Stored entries
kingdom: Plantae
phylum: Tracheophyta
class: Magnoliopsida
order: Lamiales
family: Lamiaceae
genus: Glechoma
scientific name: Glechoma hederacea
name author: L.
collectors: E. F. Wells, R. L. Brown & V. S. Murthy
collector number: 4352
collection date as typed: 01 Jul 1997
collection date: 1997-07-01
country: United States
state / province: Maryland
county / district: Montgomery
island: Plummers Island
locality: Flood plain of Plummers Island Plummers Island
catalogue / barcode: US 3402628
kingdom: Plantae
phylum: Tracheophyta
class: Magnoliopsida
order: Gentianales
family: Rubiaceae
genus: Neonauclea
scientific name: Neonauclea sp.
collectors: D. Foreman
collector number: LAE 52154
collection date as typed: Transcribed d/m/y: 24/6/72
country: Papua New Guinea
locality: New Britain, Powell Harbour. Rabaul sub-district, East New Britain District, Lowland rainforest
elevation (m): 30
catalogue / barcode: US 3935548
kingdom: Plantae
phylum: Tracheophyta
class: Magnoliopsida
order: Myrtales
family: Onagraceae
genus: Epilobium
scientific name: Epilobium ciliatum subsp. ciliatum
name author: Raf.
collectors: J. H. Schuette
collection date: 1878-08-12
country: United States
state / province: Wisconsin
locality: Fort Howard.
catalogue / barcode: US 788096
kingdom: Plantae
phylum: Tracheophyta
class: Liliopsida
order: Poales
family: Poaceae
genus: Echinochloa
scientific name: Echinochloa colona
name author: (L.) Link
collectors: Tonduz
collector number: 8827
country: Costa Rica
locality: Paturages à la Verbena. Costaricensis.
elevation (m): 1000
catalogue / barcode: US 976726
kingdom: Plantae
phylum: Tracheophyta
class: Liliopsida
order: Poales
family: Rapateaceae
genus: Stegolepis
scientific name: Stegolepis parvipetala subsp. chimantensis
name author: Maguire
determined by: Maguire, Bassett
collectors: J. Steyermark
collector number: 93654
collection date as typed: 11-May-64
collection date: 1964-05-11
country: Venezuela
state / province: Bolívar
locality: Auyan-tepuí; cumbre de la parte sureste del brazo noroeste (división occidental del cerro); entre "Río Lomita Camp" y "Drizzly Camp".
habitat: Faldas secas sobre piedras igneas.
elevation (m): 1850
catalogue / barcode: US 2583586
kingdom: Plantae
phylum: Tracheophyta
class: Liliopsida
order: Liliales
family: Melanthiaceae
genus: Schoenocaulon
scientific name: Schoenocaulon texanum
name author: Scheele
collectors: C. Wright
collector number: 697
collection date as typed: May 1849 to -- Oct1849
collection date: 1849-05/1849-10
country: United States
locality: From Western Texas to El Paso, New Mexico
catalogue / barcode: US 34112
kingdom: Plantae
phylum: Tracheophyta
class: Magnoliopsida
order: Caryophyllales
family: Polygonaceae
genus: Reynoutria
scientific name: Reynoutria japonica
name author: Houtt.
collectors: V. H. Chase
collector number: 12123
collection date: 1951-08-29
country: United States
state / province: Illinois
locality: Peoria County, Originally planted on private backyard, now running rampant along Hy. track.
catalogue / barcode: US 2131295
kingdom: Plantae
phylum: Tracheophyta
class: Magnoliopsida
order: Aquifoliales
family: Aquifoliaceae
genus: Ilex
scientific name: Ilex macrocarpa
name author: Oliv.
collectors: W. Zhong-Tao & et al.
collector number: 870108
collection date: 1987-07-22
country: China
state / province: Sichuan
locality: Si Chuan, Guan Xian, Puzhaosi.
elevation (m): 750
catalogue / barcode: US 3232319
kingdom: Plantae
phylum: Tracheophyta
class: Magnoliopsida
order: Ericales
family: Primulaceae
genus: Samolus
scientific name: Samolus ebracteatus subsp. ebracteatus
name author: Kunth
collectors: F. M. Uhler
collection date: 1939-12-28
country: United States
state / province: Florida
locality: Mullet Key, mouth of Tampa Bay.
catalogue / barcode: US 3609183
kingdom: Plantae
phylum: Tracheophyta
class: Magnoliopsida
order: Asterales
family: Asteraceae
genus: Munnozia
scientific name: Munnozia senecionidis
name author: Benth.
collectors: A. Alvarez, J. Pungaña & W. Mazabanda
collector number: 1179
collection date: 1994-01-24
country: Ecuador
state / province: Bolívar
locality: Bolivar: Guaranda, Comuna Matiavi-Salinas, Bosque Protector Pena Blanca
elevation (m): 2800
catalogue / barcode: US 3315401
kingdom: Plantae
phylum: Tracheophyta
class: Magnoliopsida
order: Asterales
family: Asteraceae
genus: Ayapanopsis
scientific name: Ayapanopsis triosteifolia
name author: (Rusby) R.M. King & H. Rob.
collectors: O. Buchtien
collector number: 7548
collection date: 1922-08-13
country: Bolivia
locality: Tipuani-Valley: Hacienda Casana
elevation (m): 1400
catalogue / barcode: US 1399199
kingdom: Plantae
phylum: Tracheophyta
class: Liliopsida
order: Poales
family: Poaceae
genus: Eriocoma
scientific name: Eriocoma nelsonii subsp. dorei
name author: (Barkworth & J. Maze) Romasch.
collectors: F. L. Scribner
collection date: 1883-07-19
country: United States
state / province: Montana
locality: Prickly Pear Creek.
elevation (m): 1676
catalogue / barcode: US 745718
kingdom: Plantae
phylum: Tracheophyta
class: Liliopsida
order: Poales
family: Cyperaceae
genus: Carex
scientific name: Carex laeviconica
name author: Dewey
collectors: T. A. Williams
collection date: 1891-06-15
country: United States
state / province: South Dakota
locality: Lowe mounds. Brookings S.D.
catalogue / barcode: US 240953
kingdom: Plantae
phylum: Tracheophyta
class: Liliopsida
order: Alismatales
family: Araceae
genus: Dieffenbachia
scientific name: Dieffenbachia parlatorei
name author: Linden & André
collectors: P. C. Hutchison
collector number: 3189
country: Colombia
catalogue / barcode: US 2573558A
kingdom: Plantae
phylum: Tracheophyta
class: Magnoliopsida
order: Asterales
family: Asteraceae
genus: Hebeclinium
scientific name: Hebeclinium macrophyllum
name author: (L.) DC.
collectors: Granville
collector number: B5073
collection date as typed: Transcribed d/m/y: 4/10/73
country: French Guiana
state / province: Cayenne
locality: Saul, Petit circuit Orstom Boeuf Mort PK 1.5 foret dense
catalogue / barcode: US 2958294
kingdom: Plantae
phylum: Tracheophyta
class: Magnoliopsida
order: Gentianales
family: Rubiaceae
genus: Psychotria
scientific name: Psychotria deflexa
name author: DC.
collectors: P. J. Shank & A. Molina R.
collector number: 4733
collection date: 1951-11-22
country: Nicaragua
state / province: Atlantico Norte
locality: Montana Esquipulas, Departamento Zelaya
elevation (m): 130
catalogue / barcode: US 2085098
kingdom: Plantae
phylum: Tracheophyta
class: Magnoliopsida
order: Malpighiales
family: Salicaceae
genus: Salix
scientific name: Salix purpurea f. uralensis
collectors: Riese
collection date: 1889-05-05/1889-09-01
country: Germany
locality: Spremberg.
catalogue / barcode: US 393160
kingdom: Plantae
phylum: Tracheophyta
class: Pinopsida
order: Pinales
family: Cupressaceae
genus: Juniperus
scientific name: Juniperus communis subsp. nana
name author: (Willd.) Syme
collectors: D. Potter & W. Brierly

> **REQUEST**
Pull out every line in the data above that contains the string "subsp", treating uppercase and lowercase as different.

> **IN RESPONSE**
scientific name: Epilobium ciliatum subsp. ciliatum
scientific name: Stegolepis parvipetala subsp. chimantensis
scientific name: Samolus ebracteatus subsp. ebracteatus
scientific name: Eriocoma nelsonii subsp. dorei
scientific name: Juniperus communis subsp. nana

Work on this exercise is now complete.